Copyright © 2016 Wu Minjuan et al. This is an open access article distributed under the Creative Commons Attribution License, which permits unrestricted use, distribution, and reproduction in any medium, provided the original work is properly cited.

Abstract

Early repair of skin injury and maximal restoration of the function and appearance have become important targets of clinical treatment. In the present study, we observed the healing process of skin defects in nude mice and structural characteristics of the new skin after transplantation of isolated and cultured adipose derived mesenchymal stem cells (ADMSCs) onto the human acellular amniotic membrane (AAM). The result showed that ADMSCs were closely attached to the surface of AAM and grew well 24 h after seeding.
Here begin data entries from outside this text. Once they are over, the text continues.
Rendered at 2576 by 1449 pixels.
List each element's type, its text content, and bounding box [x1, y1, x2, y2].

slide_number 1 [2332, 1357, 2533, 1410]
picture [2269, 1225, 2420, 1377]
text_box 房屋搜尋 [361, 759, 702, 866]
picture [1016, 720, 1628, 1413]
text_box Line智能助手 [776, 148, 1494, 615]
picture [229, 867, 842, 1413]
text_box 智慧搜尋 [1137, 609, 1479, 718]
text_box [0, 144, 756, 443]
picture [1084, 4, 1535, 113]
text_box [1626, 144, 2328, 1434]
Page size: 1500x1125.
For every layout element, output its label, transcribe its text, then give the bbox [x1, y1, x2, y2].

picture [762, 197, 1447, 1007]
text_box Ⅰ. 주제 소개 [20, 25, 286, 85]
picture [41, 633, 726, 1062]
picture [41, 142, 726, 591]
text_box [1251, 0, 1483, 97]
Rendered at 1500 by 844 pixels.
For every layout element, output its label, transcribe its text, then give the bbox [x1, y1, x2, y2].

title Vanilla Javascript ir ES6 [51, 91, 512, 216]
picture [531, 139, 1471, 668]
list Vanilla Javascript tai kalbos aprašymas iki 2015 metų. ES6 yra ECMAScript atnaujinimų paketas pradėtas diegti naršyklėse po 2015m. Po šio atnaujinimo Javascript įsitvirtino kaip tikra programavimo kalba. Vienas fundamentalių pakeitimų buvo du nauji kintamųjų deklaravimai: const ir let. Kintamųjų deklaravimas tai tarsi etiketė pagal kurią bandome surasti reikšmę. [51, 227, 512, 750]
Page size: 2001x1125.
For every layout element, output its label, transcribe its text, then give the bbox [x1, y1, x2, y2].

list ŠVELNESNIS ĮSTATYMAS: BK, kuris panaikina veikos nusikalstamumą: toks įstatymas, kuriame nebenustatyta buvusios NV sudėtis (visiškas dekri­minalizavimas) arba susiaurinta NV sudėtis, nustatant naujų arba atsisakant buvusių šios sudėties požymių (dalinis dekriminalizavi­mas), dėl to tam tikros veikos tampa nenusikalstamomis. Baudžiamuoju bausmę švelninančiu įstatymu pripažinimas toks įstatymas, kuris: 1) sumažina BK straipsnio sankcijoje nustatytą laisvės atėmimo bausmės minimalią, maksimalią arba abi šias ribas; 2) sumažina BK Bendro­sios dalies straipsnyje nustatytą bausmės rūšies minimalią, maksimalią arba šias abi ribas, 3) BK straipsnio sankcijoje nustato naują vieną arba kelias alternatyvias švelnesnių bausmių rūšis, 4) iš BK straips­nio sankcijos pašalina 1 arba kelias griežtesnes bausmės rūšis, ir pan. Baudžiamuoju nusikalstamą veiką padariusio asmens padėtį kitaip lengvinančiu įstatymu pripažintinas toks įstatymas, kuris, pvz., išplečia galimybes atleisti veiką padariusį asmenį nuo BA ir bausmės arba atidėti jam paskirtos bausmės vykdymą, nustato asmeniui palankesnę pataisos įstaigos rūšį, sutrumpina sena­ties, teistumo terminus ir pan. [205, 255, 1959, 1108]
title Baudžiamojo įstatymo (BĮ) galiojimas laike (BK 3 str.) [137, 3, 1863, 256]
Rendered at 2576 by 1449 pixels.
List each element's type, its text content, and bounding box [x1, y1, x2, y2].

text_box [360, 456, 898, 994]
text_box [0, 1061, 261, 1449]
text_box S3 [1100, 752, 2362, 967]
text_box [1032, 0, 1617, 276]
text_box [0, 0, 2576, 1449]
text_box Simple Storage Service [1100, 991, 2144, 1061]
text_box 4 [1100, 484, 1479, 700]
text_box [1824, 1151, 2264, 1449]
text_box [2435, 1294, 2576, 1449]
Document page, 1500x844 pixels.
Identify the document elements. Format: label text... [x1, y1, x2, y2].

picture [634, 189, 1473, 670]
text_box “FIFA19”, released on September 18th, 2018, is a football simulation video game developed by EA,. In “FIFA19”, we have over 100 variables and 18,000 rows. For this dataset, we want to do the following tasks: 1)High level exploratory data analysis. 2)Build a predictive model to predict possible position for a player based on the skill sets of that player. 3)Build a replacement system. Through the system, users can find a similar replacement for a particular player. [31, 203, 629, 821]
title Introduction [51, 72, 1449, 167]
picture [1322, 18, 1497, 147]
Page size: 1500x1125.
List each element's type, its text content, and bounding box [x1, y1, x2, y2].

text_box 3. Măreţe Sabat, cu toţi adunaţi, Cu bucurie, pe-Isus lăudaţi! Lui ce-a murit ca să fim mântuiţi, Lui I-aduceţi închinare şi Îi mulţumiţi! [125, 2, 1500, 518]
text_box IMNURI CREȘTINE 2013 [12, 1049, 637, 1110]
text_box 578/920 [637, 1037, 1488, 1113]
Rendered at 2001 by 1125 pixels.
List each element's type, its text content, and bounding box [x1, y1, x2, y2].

Comparison of the wound healing rate at days 7, 14, and 28 after transplantation showed that ADMSCs seeded on AAM facilitated the healing of full-thickness skin wounds more effectively as compared with either hAM or AAM alone, indicating that ADMSCs participated in skin regeneration. More importantly, we noticed a phenomenon of hair follicle development during the process of skin repair. Composite ADMSCs and AAM not only promoted the healing of the mouse full-thickness defects but also facilitated generation of the appendages of the affected skin, thus promoting restoration of the skin function. Our results provide a new possible therapy idea for the treatment of skin wounds with respect to both anatomical regeneration and functional restoration.